*Stored data entries*.
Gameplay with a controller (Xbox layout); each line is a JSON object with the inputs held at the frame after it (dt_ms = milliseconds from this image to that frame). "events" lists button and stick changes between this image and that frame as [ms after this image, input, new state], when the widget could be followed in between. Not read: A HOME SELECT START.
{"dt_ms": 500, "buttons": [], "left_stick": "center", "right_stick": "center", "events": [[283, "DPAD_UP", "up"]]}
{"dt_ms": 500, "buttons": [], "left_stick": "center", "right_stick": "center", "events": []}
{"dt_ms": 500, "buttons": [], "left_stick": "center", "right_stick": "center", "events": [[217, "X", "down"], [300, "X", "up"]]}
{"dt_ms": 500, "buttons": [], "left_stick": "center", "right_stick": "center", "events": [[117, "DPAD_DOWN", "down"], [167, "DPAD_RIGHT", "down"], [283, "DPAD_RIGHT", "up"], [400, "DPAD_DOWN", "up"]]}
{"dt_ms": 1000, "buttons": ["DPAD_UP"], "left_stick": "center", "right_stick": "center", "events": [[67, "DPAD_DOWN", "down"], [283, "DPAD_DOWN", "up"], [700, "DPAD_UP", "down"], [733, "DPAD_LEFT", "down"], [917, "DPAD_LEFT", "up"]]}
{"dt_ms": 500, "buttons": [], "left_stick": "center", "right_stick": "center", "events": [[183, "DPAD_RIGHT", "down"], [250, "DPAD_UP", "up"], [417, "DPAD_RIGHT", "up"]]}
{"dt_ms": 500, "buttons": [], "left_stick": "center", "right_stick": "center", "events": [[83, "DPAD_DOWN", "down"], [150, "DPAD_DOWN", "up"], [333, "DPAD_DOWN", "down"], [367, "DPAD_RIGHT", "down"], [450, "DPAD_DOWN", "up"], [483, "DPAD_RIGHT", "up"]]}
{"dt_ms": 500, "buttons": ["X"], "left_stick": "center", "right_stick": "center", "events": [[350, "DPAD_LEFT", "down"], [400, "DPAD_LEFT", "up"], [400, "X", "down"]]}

*THE TASK*. Transcribe every entry word for word.

*ANSWER TO THIS PROBLEM*.
Gameplay with a controller (Xbox layout); each line is a JSON object with the inputs held at the frame after it (dt_ms = milliseconds from this image to that frame). "events" lists button and stick changes between this image and that frame as [ms after this image, input, new state], when the widget could be followed in between. Not read: A HOME SELECT START.
{"dt_ms": 500, "buttons": [], "left_stick": "center", "right_stick": "center", "events": [[283, "DPAD_UP", "up"]]}
{"dt_ms": 500, "buttons": [], "left_stick": "center", "right_stick": "center", "events": []}
{"dt_ms": 500, "buttons": [], "left_stick": "center", "right_stick": "center", "events": [[217, "X", "down"], [300, "X", "up"]]}
{"dt_ms": 500, "buttons": [], "left_stick": "center", "right_stick": "center", "events": [[117, "DPAD_DOWN", "down"], [167, "DPAD_RIGHT", "down"], [283, "DPAD_RIGHT", "up"], [400, "DPAD_DOWN", "up"]]}
{"dt_ms": 1000, "buttons": ["DPAD_UP"], "left_stick": "center", "right_stick": "center", "events": [[67, "DPAD_DOWN", "down"], [283, "DPAD_DOWN", "up"], [700, "DPAD_UP", "down"], [733, "DPAD_LEFT", "down"], [917, "DPAD_LEFT", "up"]]}
{"dt_ms": 500, "buttons": [], "left_stick": "center", "right_stick": "center", "events": [[183, "DPAD_RIGHT", "down"], [250, "DPAD_UP", "up"], [417, "DPAD_RIGHT", "up"]]}
{"dt_ms": 500, "buttons": [], "left_stick": "center", "right_stick": "center", "events": [[83, "DPAD_DOWN", "down"], [150, "DPAD_DOWN", "up"], [333, "DPAD_DOWN", "down"], [367, "DPAD_RIGHT", "down"], [450, "DPAD_DOWN", "up"], [483, "DPAD_RIGHT", "up"]]}
{"dt_ms": 500, "buttons": ["X"], "left_stick": "center", "right_stick": "center", "events": [[350, "DPAD_LEFT", "down"], [400, "DPAD_LEFT", "up"], [400, "X", "down"]]}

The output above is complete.